Igal Feibush, CEO of Pennsylvania Data Center Partners, described utilities as being in a "fire drill" as they attempt to vet the flood of data centre projects seeking electricity connections. He estimates the vast majority will never materialise because many project backers are newcomers who don't understand what's required to actually build a data centre.

States are increasingly taking matters into their own hands to scrutinise utility forecasts and eliminate speculative or duplicate projects. In Texas, where large data centre projects are proving particularly attractive, lawmakers were shocked when grid operator ERCOT reported that peak demand could nearly double by 2030.

Texas state Senator Phil King remarked during a hearing earlier this year that grid operators, utility regulators and utilities themselves couldn't determine whether power requests "are real or just speculative or somewhere in between." This prompted legislation requiring data centre developers to disclose whether they've submitted electricity requests elsewhere in Texas and to demonstrate substantial financial commitment to their proposed sites.

Consumer Costs Already Rising

The impact on consumers is already becoming apparent. PPL Electric Utilities, serving 1.5 million customers across central and eastern Pennsylvania, projects that data centres will more than triple its peak electricity demand by 2030.

Vincent Sorgi, president and CEO of PPL Corp., assured analysts during an earnings call that the data centre projects "are real, they are coming fast and furious" and that the "near-term risk of overbuilding generation simply does not exist." PPL maintains that the data centre projects included in their forecast are backed by contracts featuring financial commitments often reaching tens of millions of dollars.

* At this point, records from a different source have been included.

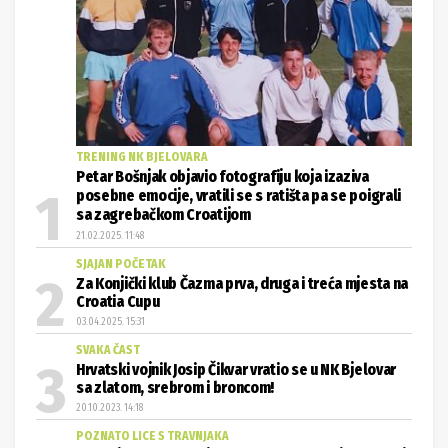
TRENING NK BJELOVARA
Petar Bošnjak objavio fotografiju koja izaziva
posebne emocije, vratili se s ratišta pa se poigrali
sa zagrebačkom Croatijom
21.02.2025. 11:48
SJAJAN POČETAK
Za Konjički klub Čazma prva, druga i treća mjesta na
Croatia Cupu
03.04.2025. 15:31
SVAKA ČAST
Hrvatski vojnik Josip Čikvar vratio se u NK Bjelovar
sa zlatom, srebrom i broncom!
20.10.2023. 14:18
POZNATO LICE S TRAVNJAKA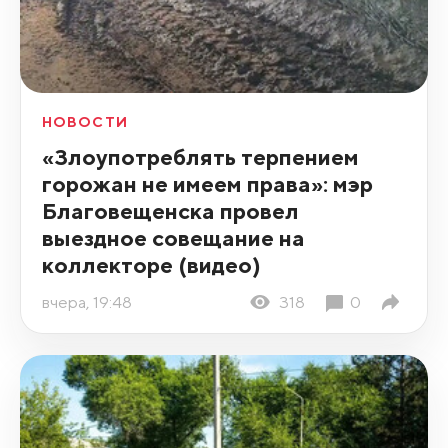
НОВОСТИ
«Злоупотреблять терпением
горожан не имеем права»: мэр
Благовещенска провел
выездное совещание на
коллекторе (видео)
вчера, 19:48
318
0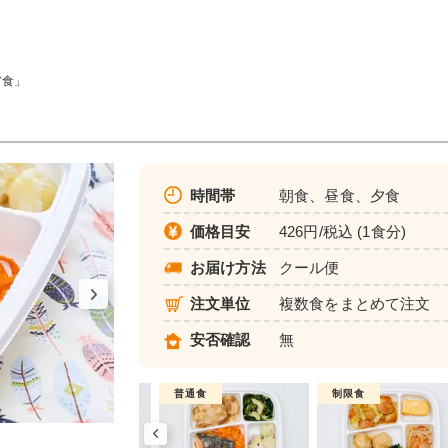
ア食」
時間帯
朝食、昼食、夕食
価格目安
426円/税込 (1食分)
お届け方法
クール便
注文単位
複数食をまとめて注文
安否確認
無
制限食
普通食
制限食
健康バランス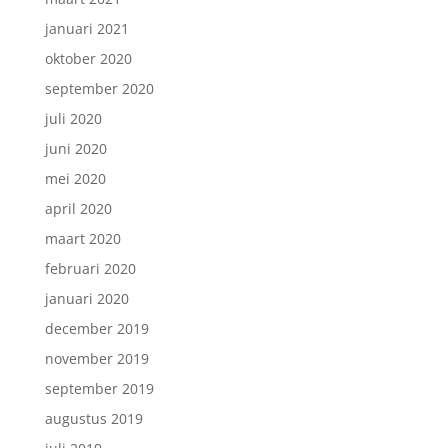
januari 2021
oktober 2020
september 2020
juli 2020
juni 2020
mei 2020
april 2020
maart 2020
februari 2020
januari 2020
december 2019
november 2019
september 2019
augustus 2019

Nevertheless, these projections prompted Pennsylvania state Representative Danilo Burgos to introduce legislation strengthening state utility regulators' authority to inspect how utilities compile their energy demand forecasts. Ratepayers in Burgos' Philadelphia district recently faced electricity bill increases attributed by utility PECO to rising wholesale electricity costs in the mid-Atlantic grid, driven primarily by data centre demand.

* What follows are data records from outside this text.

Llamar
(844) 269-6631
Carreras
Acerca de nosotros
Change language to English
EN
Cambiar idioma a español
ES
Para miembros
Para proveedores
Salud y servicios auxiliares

Representative Burgos emphasised the need for greater consumer protection to ensure ratepayers benefit from the higher costs. "Once they make their buck, whatever company," Burgos stated, "you don't see no empathy towards the ratepayers."

The Edison Electric Institute, a trade association representing for-profit electric utilities, has expressed support for efforts to improve demand forecasting accuracy, acknowledging the critical importance of reliable data for planning future energy infrastructure investments that could ultimately cost consumers billions.